Disclaimer This edited version has been archived due to the length of time since original publication. It should not be regarded as indicative of the ATO's current views. The law may have changed since original publication, and views in the edited version may also be affected by subsequent precedents and new approaches to the application of the law. You cannot rely on this record in your tax affairs. It is not binding and provides you with no protection (including from any underpaid tax, penalty or interest). In addition, this record is not an authority for the purposes of establishing a reasonably arguable position for you to apply to your own circumstances. For more information on the status of edited versions of private advice and reasons we publish them, see PS LA 2008/4. |
Edited version of your written advice
Authorisation Number: 1051225154568
Date of advice: 16 May 2017
Ruling
Subject: Residency
Question and answer:
Are you a resident of Australia for income tax purposes?
No.
This ruling applies for the following periods:
Year ending 30 June 2017
Year ending 30 June 2018
Year ending 30 June 2019
The scheme commenced on:
1 July 2016
Relevant facts and circumstances:
You are a citizen of Australia.
You were born in Australia.
You have been living and working in Country Y since June 20XX.
You have owned an apartment in Country Y since 20XX.
You are married to a resident of Country Y and you and your spouse are expecting a child.

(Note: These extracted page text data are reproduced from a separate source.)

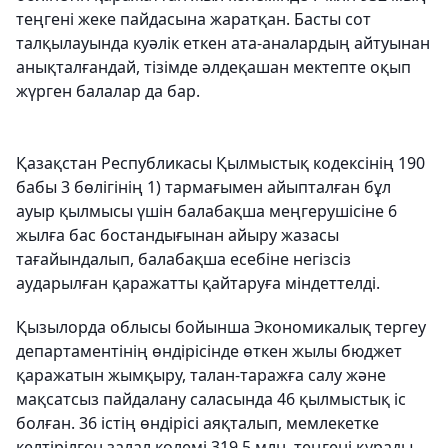
теңгені жеке пайдасына жаратқан. Басты сот
талқылауында куәлік еткен ата-аналардың айтуынан
анықталғандай, тізімде әлдеқашан мектепте оқып
жүрген балалар да бар.
Қазақстан Республикасы Қылмыстық кодексінің 190
бабы 3 бөлігінің 1) тармағымен айыпталған бұл
ауыр қылмысы үшін балабақша меңгерушісіне 6
жылға бас бостандығынан айыру жазасы
тағайындалып, балабақша есебіне негізсіз
аударылған қаражатты қайтаруға міндеттелді.
Қызылорда облысы бойынша Экономикалық тергеу
департаментінің өндірісінде өткен жылы бюджет
қаражатын жымқыру, талан-таражға салу және
мақсатсыз пайдалану саласында 46 қылмыстық іс
болған. 36 істің өндірісі аяқталып, мемлекетке
келтірілген залал көлемі 319,5 млн. теңгені құрады.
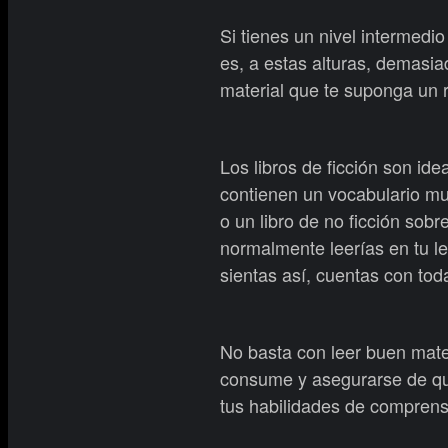
Si tienes un nivel intermedio
es, a estas alturas, demasia
material que te suponga un r
Los libros de ficción son id
contienen un vocabulario muy 
o un libro de no ficción sob
normalmente leerías en tu l
sientas así, cuentas con tod
No basta con leer buen mater
consume y asegurarse de qu
tus habilidades de comprens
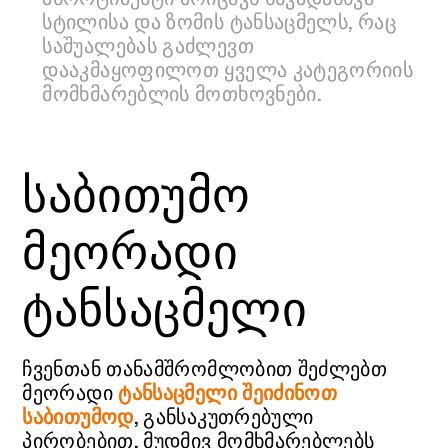
სტილისა და ზომის ტანსაცმელს, რაც
საშუალებას გაძლევთ
დააკმაყოფილოთ ყველა კატეგორიის
მომხმარებლის მოთხოვნები.
საბითუმო
მეორადი
ტანსაცმელი
ჩვენთან თანამშრომლობით შეძლებთ
მეორადი
ტანსაცმელი შეიძინოთ
საბითუმოდ
, განსაკუთრებული
პირობებით. მუდმივ მომხმარებლებს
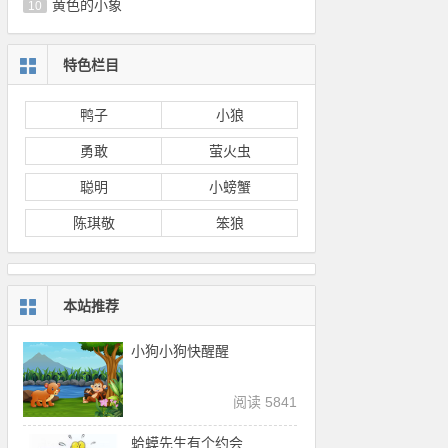
黄色的小象
10
特色栏目
鸭子
小狼
勇敢
萤火虫
聪明
小螃蟹
陈琪敬
笨狼
本站推荐
小狗小狗快醒醒
阅读 5841
蛤蟆先生有个约会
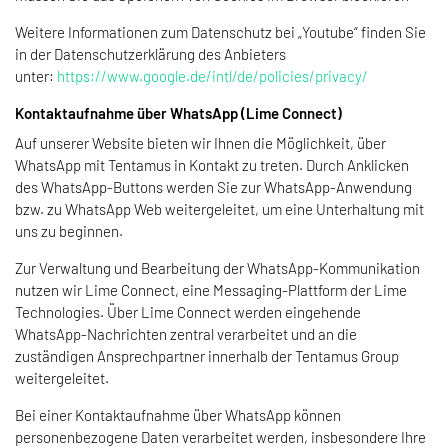
Weitere Informationen zum Datenschutz bei „Youtube“ finden Sie
in der Datenschutzerklärung des Anbieters
unter:
https://www.google.de/intl/de/policies/privacy/
Kontaktaufnahme über WhatsApp (Lime Connect)
Auf unserer Website bieten wir Ihnen die Möglichkeit, über
WhatsApp mit Tentamus in Kontakt zu treten. Durch Anklicken
des WhatsApp-Buttons werden Sie zur WhatsApp-Anwendung
bzw. zu WhatsApp Web weitergeleitet, um eine Unterhaltung mit
uns zu beginnen.
Zur Verwaltung und Bearbeitung der WhatsApp-Kommunikation
nutzen wir Lime Connect, eine Messaging-Plattform der Lime
Technologies. Über Lime Connect werden eingehende
WhatsApp-Nachrichten zentral verarbeitet und an die
zuständigen Ansprechpartner innerhalb der Tentamus Group
weitergeleitet.
Bei einer Kontaktaufnahme über WhatsApp können
personenbezogene Daten verarbeitet werden, insbesondere Ihre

You intend on applying for permanent residency of Country Y.
You and your spouse own land in Country Y.
Your property in Australia is currently on the market and is vacant.
You have notified Medicare that you are no longer living in Australia.
You have had your name removed from the Electoral Commission records.
You have made two short trips back to Australia since leaving in 20XX to visit family.
You have not been in Australia for more than 183 days in any financial year since leaving Australia.
You and your spouse are not eligible to contribute to the PSS or the CSS superannuation funds.
Relevant legislative provisions:
Income Tax Assessment Act 1997 Subsection 995-1(1)
Income Tax Assessment Act 1936 Subsection 6(1)
Reasons for decision
Section 995-1 of the Income tax Assessment Act 1997 (ITAA 1997) defines an Australian resident for tax purposes as a person who is a resident of Australia for the purposes of the Income Tax Assessment Act 1936 (ITAA 1936).
The terms 'resident' and 'resident of Australia', in regard to an individual, are defined in subsection 6(1) of the ITAA 1936. The definition provides four tests to ascertain whether a taxpayer is a resident of Australia for income tax purposes. The tests are:
● the resides test,
● the domicile test,
● the 183 day test, and
● the superannuation test.
If any one of these tests is met, an individual will be a resident of Australia for taxation purposes.
Based on the facts you have provided, we can conclude that you will not satisfy any of the tests of residency.
Accordingly you are not a resident of Australia for income tax purposes under section 995-1(1) of the ITAA 1997 and subsection 6(1) of the ITAA 1936.